固より浅学非才ではありますが、世の為人の為、市の為市民の為に、求められる限りは私の持てる力を出し尽くしお役に立たせて頂く覚悟でありますので、今後とも議員各位、そして市民の皆様のご理解ご協力をよろしくお願い申し上げます。
さて、コロナ禍も、緊急事態措置解除により、少しずつ経済活動が再開してまいりました。本市でも、陽性判明者がゼロの日が続くようになり、観光客をはじめ人の流れも一定程度復活してまいりました。間もなく年末年始を迎える中、市民の皆様をはじめ、観光や参拝、帰省される方々なども安心して過ごしていただけるよう今後も最善を尽くしてまいります。
そしてワクチン接種では、スムーズな予約、移動、接種をコンセプトに「太宰府モデル」を実施し、対象世代の希望するほぼ全ての方が2回接種を終えることができ、接種会場でありました「いきいき情報センター」及び「とびうめアリーナ」は、一旦接種を終了することといたしました。これまで力を尽くしてくれた職員始め関係各位には本当に頭が下がる思いです。今後は保健センターにて接種を続けてまいります。
5月からスタートいたしましたワクチン接種により、これまで半年近くにわたり、施設利用が出来ずご迷惑をおかけしておりましたが、感染状況もかなり収まり、集団接種を一旦終了できますことに、まずは胸を撫で下ろしております。今後は3回目の接種も行うよう予定しておりますが、まずは年内2施設を皆様方にご利用いただけます。
コロナ対策を行いつつ、施政方針や太宰府市まちづくりビジョンに掲げた事業も着実に進めております。まちづくりビジョンの4つの構想に沿って振り返りますと、「底力総発揮構想」については、令和発祥の都梅プロジェクトによるうめんべいやう明太フランス、梅ジュレなどの新商品開発、サテライトオフィス開業、総務省、西鉄との人事交流、企業版ふるさと納税の開始などを行いました。

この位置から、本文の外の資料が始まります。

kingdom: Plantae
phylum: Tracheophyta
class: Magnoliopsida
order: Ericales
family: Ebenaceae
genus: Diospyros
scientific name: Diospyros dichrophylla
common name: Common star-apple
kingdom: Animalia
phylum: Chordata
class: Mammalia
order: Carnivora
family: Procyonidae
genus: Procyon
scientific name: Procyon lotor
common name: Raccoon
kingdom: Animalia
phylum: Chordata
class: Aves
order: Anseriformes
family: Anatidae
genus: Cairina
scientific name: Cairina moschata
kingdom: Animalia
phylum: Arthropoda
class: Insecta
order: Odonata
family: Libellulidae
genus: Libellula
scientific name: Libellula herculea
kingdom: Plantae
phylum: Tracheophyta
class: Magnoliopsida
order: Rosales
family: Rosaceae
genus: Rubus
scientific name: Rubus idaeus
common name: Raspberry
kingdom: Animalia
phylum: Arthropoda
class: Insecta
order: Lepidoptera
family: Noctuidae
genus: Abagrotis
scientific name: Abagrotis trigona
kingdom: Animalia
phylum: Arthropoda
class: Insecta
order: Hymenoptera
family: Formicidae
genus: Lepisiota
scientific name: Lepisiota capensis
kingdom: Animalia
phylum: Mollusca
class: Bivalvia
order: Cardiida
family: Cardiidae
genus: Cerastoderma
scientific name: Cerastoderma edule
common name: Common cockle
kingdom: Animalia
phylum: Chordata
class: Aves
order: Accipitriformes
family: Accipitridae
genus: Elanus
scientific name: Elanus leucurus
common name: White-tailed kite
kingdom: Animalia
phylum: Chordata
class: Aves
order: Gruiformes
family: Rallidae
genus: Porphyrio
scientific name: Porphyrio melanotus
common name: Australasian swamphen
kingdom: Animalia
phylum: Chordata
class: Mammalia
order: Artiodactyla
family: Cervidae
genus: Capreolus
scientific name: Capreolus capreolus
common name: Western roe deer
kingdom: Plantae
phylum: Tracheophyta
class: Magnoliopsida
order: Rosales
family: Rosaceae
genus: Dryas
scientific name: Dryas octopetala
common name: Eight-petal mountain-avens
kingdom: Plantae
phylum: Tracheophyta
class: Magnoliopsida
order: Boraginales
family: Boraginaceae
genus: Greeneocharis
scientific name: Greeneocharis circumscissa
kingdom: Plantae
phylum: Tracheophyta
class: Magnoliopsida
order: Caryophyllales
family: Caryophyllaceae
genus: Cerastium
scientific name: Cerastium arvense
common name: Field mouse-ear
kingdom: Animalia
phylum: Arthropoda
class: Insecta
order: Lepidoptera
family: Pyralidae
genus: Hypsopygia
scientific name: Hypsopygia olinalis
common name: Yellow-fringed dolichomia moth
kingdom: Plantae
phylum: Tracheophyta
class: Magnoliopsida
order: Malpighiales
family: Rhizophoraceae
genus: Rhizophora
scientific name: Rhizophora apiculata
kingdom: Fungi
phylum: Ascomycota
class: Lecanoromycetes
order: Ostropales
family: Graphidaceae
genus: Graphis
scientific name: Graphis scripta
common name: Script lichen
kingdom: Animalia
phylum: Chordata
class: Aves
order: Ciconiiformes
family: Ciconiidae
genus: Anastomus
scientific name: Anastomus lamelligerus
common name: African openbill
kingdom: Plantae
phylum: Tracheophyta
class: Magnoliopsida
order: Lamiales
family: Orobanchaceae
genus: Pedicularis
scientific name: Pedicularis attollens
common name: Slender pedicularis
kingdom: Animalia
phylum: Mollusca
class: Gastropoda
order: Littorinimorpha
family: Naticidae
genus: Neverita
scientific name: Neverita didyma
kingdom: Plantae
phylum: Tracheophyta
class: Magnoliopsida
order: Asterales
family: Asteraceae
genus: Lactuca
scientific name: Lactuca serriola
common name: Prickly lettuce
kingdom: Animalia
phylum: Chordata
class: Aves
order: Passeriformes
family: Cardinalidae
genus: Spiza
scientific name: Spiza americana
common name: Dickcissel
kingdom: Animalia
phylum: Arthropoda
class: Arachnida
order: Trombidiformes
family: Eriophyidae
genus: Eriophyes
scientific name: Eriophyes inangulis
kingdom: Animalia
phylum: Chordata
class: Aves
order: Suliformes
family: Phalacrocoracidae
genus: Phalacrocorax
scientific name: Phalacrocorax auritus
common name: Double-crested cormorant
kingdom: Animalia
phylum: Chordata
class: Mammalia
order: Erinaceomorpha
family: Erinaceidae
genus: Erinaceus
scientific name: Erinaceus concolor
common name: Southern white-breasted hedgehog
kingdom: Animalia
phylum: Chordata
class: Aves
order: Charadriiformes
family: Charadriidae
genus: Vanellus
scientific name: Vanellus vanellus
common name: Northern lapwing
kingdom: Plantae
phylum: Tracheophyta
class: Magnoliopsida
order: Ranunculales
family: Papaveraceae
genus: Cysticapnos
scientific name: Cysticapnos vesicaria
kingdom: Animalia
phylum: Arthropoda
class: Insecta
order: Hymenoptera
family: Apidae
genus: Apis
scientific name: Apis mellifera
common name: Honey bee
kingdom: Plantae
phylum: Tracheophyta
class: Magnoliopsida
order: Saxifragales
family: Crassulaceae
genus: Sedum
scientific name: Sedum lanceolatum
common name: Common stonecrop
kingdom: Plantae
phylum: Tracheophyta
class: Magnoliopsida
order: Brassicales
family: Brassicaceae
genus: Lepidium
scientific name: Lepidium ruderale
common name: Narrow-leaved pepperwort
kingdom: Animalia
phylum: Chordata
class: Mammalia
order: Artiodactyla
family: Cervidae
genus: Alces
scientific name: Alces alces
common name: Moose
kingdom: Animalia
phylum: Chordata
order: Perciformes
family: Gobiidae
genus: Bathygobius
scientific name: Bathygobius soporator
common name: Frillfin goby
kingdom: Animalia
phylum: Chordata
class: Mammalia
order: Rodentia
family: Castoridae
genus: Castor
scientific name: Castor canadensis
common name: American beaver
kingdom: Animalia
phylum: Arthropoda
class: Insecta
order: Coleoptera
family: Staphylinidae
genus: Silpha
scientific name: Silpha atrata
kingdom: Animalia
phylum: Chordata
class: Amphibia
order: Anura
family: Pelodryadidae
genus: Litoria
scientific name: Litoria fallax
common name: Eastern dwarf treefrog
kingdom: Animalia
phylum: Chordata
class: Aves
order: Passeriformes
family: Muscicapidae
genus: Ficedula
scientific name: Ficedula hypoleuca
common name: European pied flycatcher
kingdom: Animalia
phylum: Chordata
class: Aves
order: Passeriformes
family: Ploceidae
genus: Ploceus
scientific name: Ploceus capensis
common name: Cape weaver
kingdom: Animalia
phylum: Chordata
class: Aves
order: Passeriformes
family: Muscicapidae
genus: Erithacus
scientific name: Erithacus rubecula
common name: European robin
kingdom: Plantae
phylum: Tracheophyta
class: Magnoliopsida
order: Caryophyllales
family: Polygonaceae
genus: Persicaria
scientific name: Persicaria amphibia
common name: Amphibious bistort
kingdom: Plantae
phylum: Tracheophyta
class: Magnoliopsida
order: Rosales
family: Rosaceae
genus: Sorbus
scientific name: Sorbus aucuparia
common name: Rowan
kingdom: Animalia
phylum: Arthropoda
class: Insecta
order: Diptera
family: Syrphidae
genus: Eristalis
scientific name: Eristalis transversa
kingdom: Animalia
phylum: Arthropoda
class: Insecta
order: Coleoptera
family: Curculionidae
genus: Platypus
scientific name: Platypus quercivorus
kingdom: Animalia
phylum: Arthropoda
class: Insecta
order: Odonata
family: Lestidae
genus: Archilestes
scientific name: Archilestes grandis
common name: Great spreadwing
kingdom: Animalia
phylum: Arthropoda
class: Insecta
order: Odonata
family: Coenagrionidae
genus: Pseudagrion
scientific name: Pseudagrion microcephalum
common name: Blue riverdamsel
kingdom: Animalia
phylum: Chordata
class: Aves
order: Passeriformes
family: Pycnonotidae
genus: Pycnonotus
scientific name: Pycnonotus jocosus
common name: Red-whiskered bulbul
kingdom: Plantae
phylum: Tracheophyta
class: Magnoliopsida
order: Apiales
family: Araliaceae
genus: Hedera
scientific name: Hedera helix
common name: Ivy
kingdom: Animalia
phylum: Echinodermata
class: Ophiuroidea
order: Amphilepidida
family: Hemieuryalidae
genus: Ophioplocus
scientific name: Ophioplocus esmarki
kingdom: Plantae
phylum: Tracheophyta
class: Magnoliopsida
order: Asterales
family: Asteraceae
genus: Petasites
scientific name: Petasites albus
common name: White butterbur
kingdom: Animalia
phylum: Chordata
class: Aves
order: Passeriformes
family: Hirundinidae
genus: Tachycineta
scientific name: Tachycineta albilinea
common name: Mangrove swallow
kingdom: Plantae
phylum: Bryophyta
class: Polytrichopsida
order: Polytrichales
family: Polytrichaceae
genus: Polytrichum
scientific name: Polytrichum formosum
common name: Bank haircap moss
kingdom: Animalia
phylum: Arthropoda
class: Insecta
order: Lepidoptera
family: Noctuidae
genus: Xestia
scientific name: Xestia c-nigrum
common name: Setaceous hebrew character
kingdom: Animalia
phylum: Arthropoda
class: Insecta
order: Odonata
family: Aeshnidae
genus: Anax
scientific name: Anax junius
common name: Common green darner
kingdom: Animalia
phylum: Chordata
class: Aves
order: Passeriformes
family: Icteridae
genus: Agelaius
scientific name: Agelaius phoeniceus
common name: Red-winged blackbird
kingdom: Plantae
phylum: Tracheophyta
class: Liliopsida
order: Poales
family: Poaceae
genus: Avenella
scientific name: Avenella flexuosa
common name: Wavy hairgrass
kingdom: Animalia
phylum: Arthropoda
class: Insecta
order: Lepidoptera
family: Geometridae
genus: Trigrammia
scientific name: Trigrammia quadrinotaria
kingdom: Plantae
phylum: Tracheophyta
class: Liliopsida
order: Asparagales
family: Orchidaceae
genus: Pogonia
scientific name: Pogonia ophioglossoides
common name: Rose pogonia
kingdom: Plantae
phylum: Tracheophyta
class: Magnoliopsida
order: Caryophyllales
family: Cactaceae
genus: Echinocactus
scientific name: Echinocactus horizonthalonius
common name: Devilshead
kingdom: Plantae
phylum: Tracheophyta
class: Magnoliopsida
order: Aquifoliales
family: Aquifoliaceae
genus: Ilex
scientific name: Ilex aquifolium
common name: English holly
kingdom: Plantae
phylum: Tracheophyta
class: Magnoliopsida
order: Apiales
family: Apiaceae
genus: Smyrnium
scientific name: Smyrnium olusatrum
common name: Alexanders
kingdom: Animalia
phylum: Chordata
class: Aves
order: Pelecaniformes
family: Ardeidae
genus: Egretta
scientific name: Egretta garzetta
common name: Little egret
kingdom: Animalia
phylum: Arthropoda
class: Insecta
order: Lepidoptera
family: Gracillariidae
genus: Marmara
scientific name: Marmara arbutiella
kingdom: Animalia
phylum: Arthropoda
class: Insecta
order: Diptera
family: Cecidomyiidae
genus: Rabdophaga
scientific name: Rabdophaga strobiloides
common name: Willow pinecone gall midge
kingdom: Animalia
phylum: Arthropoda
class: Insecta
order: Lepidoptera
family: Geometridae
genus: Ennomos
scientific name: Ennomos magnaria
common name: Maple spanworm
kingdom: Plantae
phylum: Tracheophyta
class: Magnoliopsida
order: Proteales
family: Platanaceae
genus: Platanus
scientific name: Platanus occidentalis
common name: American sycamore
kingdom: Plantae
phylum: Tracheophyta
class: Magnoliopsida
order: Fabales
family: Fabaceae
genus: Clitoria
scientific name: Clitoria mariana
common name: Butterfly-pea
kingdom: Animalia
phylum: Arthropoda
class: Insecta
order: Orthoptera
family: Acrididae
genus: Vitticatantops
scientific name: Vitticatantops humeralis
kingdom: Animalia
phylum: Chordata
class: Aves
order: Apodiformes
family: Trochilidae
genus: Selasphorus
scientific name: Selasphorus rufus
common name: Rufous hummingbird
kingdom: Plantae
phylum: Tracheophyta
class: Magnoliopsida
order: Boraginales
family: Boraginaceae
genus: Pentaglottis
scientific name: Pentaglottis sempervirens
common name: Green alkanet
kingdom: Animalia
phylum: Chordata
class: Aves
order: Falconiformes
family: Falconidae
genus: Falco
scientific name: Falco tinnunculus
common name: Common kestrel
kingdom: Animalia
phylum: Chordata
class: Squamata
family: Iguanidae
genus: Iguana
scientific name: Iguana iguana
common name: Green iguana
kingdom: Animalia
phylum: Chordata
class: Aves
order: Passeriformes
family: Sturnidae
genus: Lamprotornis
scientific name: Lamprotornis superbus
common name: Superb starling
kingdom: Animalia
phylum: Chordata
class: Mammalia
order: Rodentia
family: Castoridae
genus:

「全世代居場所と出番構想」については、学校へのデジタル教科書やドリルの導入、市内民間企業と連携したSTEAM先進教育の実施、中学校ランチサービス無料試食会の実施、就職氷河期世代の採用、中学生の子ども医療費助成の拡大、国民健康保険税の未就学児に係る均等割の減免、新たな保育施設の公募、第2つばさ学級の開設などを行いました。
「大太宰府構想」については、史跡指定100年を記念した諸行事の開催、全国史跡整備市町村協議会太宰府大会の開催、日本遺産活用に向けた県及び関係市町等との連携、文化財保存活用地域計画素案の作成、令和発祥の都PRキャラクターを活用したシティプロモーションの展開、太宰府市交通情報案内システムのライブカメラ新設などを行いました。
「持続可能な太宰府構想」については、第四次環境基本計画の策定と気候非常事態ゼロカーボンシティ宣言、ペット避難所開設など防災機能の強化、にしのまどぐちの開設、証明書のコンビニ交付開始、公共施設維持管理の手引きの作成、五条エリアのまちづくり勉強会の開始、ホームページのリニューアル、RPA実証に向けた職員説明会の開催などを行いました。
今後も、太宰府市まち・ひと・しごと創生総合戦略(太宰府市まちづくりビジョン)に掲げる4つの構想と戦略を着実に実行いたしまして、令和の都太宰府をさらに羽ばたかせるとともに、地方自治体や我が国、世界に共通する課題を先進的に解決する課題解決先進都市をめざしてまいります。引き続き議員各位のご理解ご協力をお願い申し上げます。